The area that makes me nervous is the increasing use of technology in vehicles.  I’m sure many of you have seen the Buick commercials with the family starting its car from the plane after it has landed.  OnStar can unlock your cars remotely.  Flow is selling us black boxes for our cars to reduce our insurance premiums.  On-board navigation is just about ubiquitous.  As the technology adopt these technologies we’re making a tradeoff and I’m not sure that tradeoff is widely understood. 

Each one of those technologies I just mentioned has a software weakness.  That is an educated guess, but based on my observations of the software development process in many organizations, there will be a weakness somewhere.  Case in point is the “determined hacker” who cracked the RDS-TMC encryption algorithm with a pencil and note pad.  She gets free navigation service when she eventually buys a car.  Not a great example in terms of financial loss, but it does speak to the resistance strength of one particular technology and it makes me wonder how the other technologies compare.

Could an attacker exploit the mobile app controlling your Buick to kill your engine in the middle of the highway?  Can Flow get subpoenaed by your spouse for GPS coordinates if they suspect you are cheating?  How about your employer for that matter if they are investigating a worker’s compensation claim?  Could there be cross over into physical crime that enables a mugger to lock your car doors to prevent your escape?  I don’t know the answers to these questions, but their answers could have a big impact for many people given the role cars play in society.

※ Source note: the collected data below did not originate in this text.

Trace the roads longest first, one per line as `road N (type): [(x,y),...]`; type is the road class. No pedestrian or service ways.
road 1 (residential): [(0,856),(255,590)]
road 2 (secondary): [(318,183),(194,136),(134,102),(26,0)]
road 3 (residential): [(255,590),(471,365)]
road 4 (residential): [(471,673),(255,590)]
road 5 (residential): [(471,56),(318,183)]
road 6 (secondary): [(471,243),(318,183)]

Has anyone else thought about the issue of software weaknesses in vehicles?  Am I getting my knickers in a twist over nothing?  Is this a reasonable concern to have?  Hit me in the comments to discuss further.

 

1 I am an advocate of protecting nature and the environment.  I also believe that we have a symbiotic relationship with the world around us.  The more we abuse the environment, the more we abuse ourselves in the long run.